TO BE DONE: Reproduce every text line of the material below verbatim, leaving out the pictures.

------------------------------

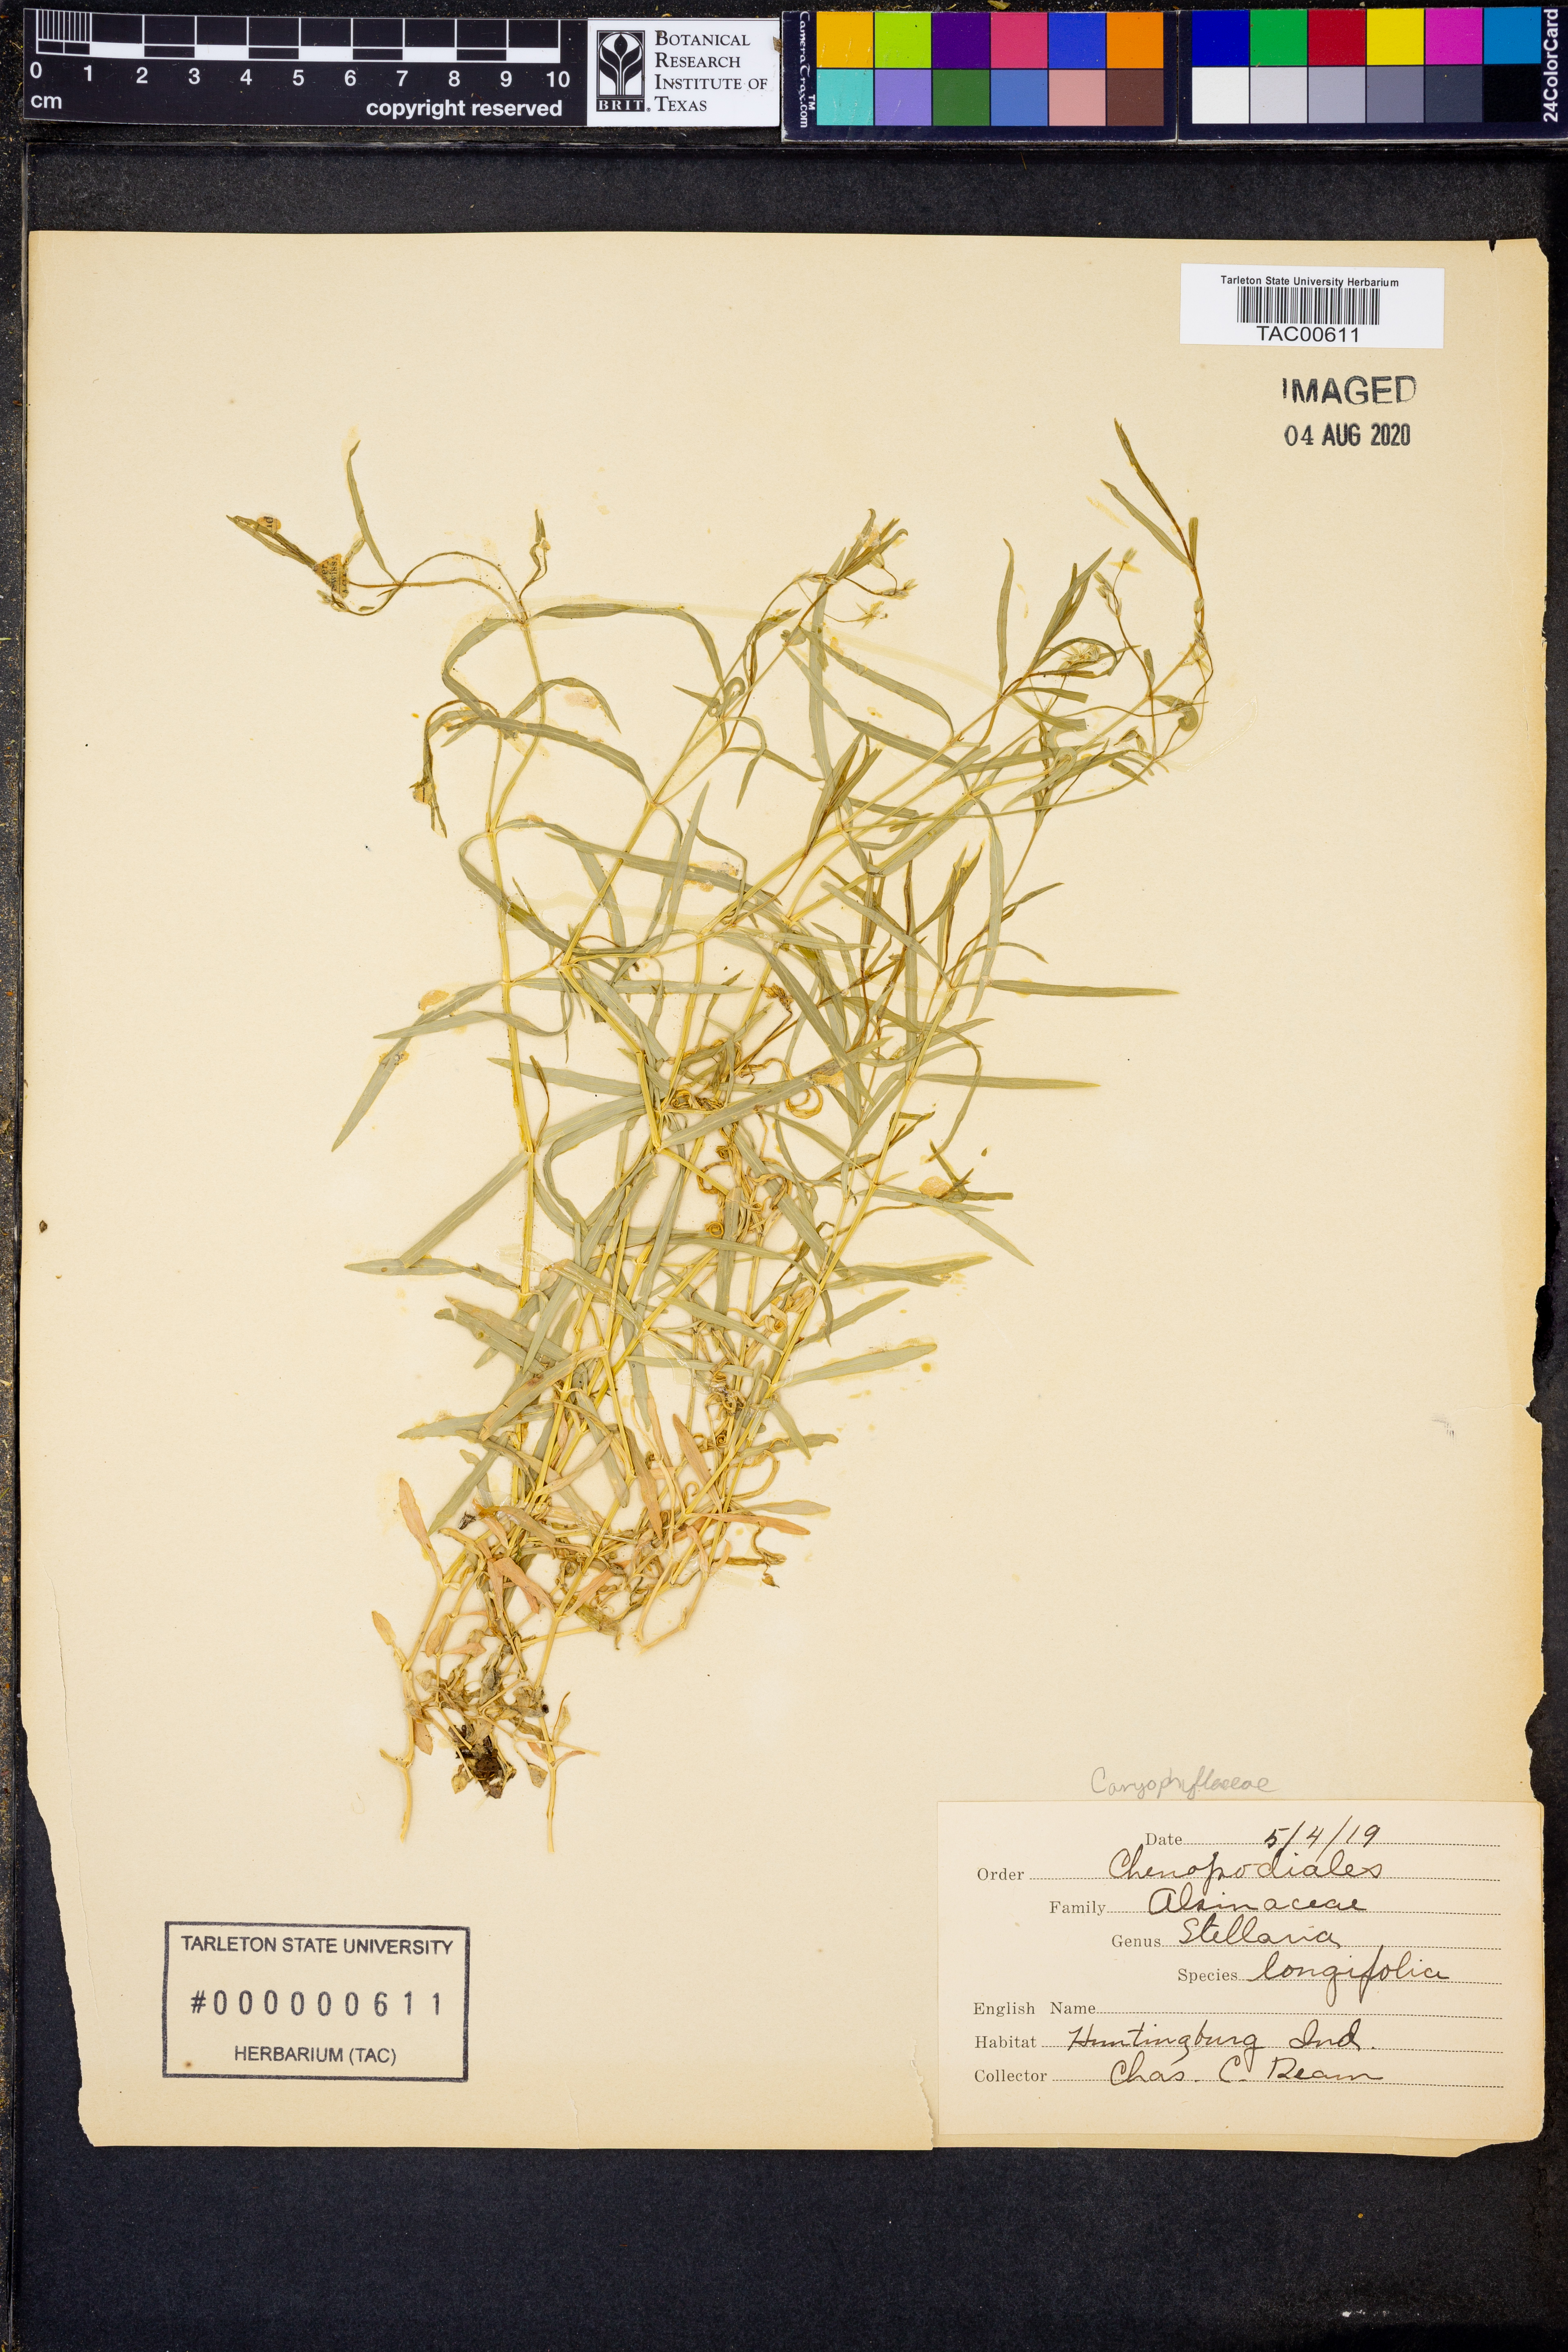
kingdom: Plantae
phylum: Tracheophyta
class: Magnoliopsida
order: Caryophyllales
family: Caryophyllaceae
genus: Stellaria
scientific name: Stellaria longifolia
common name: Long-leaved chickweed
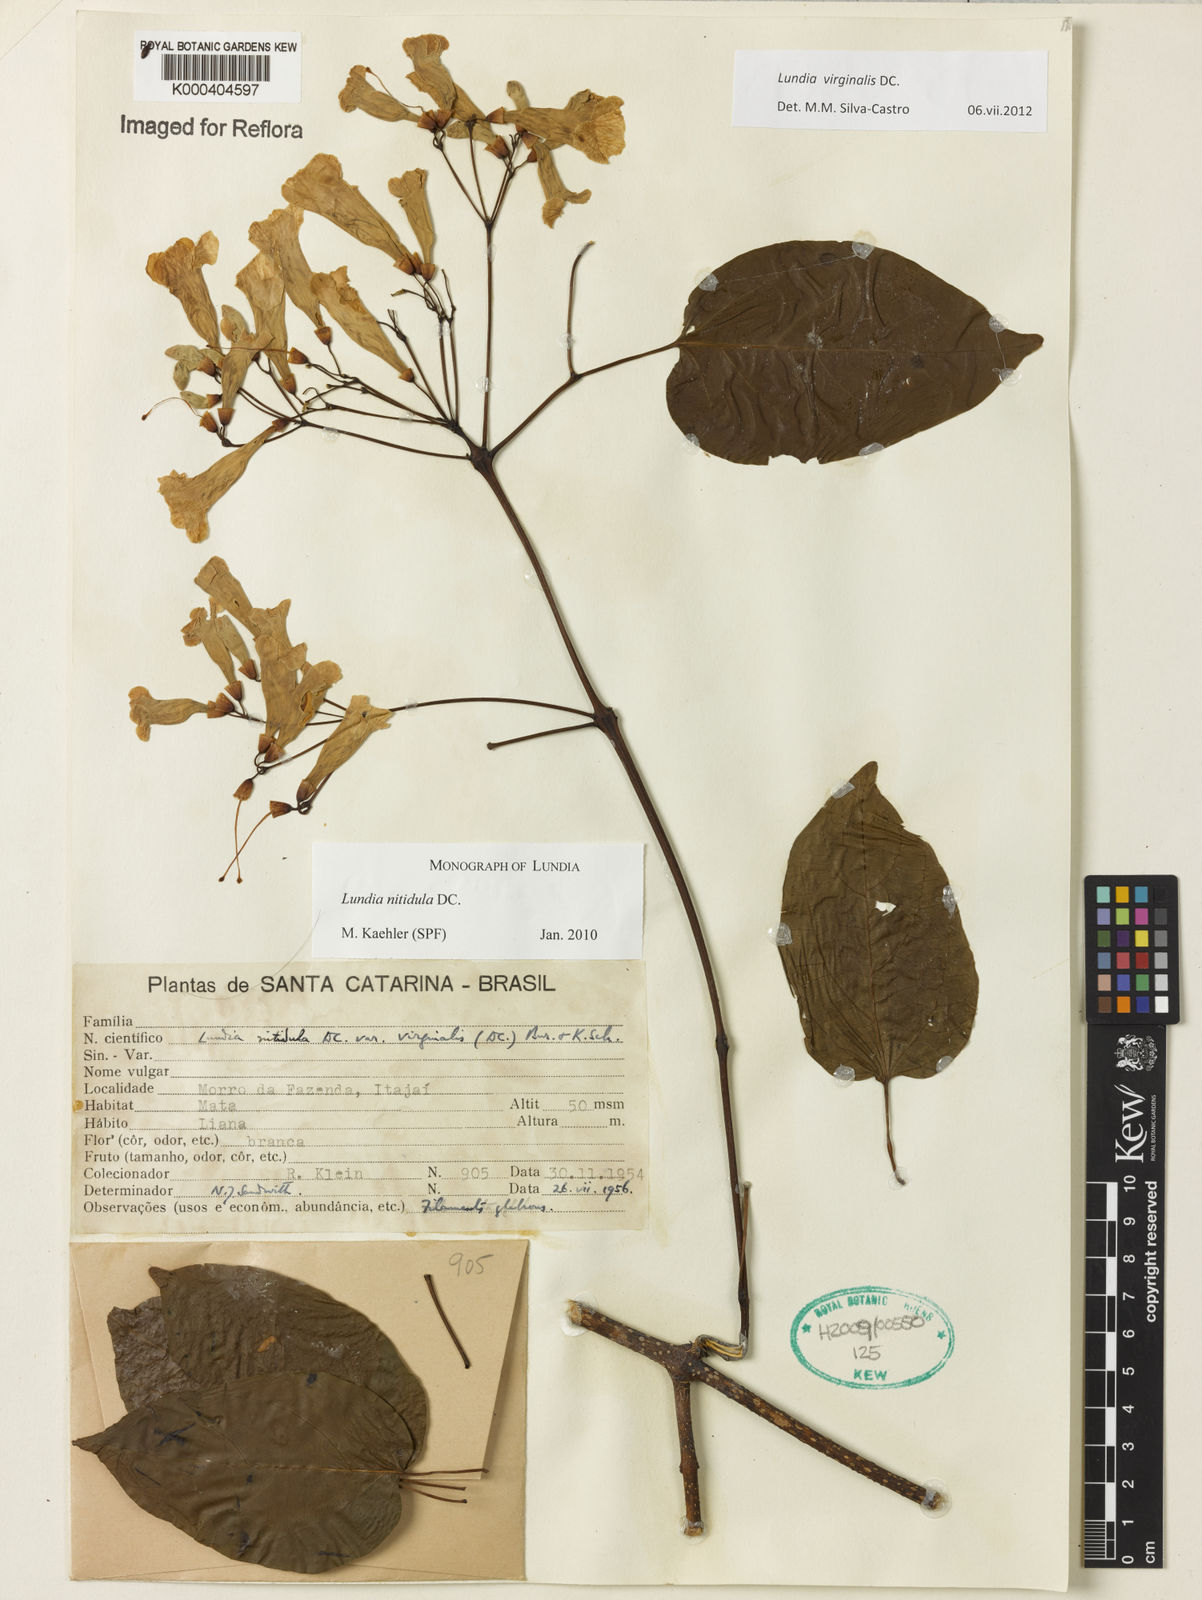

------------------------------

FINAL RESULT:
kingdom: Plantae
phylum: Tracheophyta
class: Magnoliopsida
order: Caryophyllales
family: Caryophyllaceae
genus: Stellaria
scientific name: Stellaria longifolia
common name: Long-leaved chickweed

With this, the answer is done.